Why isn't Hadoop implemented using MPI? Why isn't Hadoop implemented using MPI? hadoop hadoop

Why isn't Hadoop implemented using MPI?


One of the big features of Hadoop/map-reduce is the fault tolerance. Fault tolerance is not supported in most (any?) current MPI implementations. It is being thought about for future versions of OpenMPI.

Sandia labs has a version of map-reduce which uses MPI, but it lacks fault tolerance.


MPI is Message Passing Interface. Right there in the name - there is no data locality. You send the data to another node for it to be computed on. Thus MPI is network-bound in terms of performance when working with large data.

MapReduce with the Hadoop Distributed File System duplicates data so that you can do your compute in local storage - streaming off the disk and straight to the processor. Thus MapReduce takes advantage of local storage to avoid the network bottleneck when working with large data.
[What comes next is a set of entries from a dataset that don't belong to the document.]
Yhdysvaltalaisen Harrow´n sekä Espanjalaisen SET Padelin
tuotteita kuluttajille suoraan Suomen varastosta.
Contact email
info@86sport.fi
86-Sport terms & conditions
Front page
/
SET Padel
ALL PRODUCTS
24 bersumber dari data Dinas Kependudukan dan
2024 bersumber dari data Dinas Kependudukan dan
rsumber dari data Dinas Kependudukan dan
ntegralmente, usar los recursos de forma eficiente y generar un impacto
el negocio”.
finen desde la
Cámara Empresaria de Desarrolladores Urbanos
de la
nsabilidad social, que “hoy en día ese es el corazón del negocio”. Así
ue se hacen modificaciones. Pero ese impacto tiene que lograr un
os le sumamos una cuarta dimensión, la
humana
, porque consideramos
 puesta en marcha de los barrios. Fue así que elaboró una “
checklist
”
This is not to say that MapReduce doesn't use the network... it does: and the shuffle is often the slowest part of a job! But it uses it as little, and as efficiently as possible.
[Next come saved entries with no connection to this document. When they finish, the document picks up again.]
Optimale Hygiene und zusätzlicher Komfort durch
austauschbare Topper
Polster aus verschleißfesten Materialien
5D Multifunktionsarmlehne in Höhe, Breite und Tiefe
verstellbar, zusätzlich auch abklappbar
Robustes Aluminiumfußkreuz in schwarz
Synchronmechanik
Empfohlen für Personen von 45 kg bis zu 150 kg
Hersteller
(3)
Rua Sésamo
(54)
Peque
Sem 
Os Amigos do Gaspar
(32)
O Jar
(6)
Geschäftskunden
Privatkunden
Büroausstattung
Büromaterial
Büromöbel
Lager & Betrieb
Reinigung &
To sum it up: Hadoop (and Google's stuff before it) did not use MPI because it could not have used MPI and worked. MapReduce systems were developed specifically to address MPI's shortcomings in light of trends in hardware: disk capacity exploding (and data with it), disk speed stagnant, networks slow, processor gigahertz peaked, multi-core taking over Moore's law.
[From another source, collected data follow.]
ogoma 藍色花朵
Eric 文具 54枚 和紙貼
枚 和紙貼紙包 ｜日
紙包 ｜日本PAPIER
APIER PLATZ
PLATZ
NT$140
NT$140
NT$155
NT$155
The truth is Hadoop could be implemented using MPI. MapReduce has been used via MPI for as long as MPI has been around. MPI has functions like 'bcast' - broadcast all data, 'alltoall' - send all data to all nodes, 'reduce' and 'allreduce'. Hadoop removes the requirement to explicitly implement your data distribution and gather your result methods by packaging an outgoing communication command with a reduce command. The upside is you need to make sure your problem fits the 'reduce' function before you implement Hadoop. It could be your problem is a better fit for 'scatter'/'gather' and you should use Torque/MAUI/SGE with MPI instead of Hadoop. Finally, MPI does not write your data to disk as described in another post, unless you follow your receive method with a write to disk. It works just as Hadoop does by sending your process/data somewhere else to do the work. The important part is to understand your problem with enough detail to be sure MapReduce is the most efficient parallelization strategy, and be aware that many other strategies exist.